**What is needed**: Having read the records, set them all down exactly as they appear.

**Information**:
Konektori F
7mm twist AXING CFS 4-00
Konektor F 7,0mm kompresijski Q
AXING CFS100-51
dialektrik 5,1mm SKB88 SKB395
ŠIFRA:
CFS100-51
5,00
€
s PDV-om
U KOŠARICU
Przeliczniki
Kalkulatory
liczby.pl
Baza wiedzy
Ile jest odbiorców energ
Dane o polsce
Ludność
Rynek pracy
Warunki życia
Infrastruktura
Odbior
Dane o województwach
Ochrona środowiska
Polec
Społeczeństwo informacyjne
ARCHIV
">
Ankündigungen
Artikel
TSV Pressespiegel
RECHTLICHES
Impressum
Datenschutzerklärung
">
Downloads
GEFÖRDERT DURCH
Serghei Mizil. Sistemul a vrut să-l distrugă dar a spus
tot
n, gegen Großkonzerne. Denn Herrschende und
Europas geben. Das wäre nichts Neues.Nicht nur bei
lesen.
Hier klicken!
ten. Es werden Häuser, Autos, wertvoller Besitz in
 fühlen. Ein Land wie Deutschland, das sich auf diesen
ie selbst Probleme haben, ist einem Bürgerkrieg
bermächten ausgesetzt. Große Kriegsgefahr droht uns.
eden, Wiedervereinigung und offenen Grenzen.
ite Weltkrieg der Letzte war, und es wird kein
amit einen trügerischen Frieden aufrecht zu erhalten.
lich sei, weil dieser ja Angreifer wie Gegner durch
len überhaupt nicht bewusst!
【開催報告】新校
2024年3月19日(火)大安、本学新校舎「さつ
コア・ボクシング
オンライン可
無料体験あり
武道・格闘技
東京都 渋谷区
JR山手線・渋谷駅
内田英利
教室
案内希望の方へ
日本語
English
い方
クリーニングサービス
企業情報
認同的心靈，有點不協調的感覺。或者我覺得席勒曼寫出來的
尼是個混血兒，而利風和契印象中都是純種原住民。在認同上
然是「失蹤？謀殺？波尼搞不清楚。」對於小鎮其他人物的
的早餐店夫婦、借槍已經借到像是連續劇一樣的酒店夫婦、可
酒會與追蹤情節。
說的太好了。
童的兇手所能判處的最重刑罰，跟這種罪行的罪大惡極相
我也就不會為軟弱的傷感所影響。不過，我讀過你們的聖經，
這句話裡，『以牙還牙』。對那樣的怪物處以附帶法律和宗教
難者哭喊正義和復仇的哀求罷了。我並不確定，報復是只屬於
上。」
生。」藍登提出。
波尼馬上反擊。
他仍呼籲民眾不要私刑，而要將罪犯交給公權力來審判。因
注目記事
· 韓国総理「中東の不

**Answer to this problem**:
Konektori F
7mm twist AXING CFS 4-00
Konektor F 7,0mm kompresijski Q
AXING CFS100-51
dialektrik 5,1mm SKB88 SKB395
ŠIFRA:
CFS100-51
5,00
€
s PDV-om
U KOŠARICU
Przeliczniki
Kalkulatory
liczby.pl
Baza wiedzy
Ile jest odbiorców energ
Dane o polsce
Ludność
Rynek pracy
Warunki życia
Infrastruktura
Odbior
Dane o województwach
Ochrona środowiska
Polec
Społeczeństwo informacyjne
ARCHIV
">
Ankündigungen
Artikel
TSV Pressespiegel
RECHTLICHES
Impressum
Datenschutzerklärung
">
Downloads
GEFÖRDERT DURCH
Serghei Mizil. Sistemul a vrut să-l distrugă dar a spus
tot
n, gegen Großkonzerne. Denn Herrschende und
Europas geben. Das wäre nichts Neues.Nicht nur bei
lesen.
Hier klicken!
ten. Es werden Häuser, Autos, wertvoller Besitz in
 fühlen. Ein Land wie Deutschland, das sich auf diesen
ie selbst Probleme haben, ist einem Bürgerkrieg
bermächten ausgesetzt. Große Kriegsgefahr droht uns.
eden, Wiedervereinigung und offenen Grenzen.
ite Weltkrieg der Letzte war, und es wird kein
amit einen trügerischen Frieden aufrecht zu erhalten.
lich sei, weil dieser ja Angreifer wie Gegner durch
len überhaupt nicht bewusst!
【開催報告】新校
2024年3月19日(火)大安、本学新校舎「さつ
コア・ボクシング
オンライン可
無料体験あり
武道・格闘技
東京都 渋谷区
JR山手線・渋谷駅
内田英利
教室
案内希望の方へ
日本語
English
い方
クリーニングサービス
企業情報
認同的心靈，有點不協調的感覺。或者我覺得席勒曼寫出來的
尼是個混血兒，而利風和契印象中都是純種原住民。在認同上
然是「失蹤？謀殺？波尼搞不清楚。」對於小鎮其他人物的
的早餐店夫婦、借槍已經借到像是連續劇一樣的酒店夫婦、可
酒會與追蹤情節。
說的太好了。
童的兇手所能判處的最重刑罰，跟這種罪行的罪大惡極相
我也就不會為軟弱的傷感所影響。不過，我讀過你們的聖經，
這句話裡，『以牙還牙』。對那樣的怪物處以附帶法律和宗教
難者哭喊正義和復仇的哀求罷了。我並不確定，報復是只屬於
上。」
生。」藍登提出。
波尼馬上反擊。
他仍呼籲民眾不要私刑，而要將罪犯交給公權力來審判。因
注目記事
· 韓国総理「中東の不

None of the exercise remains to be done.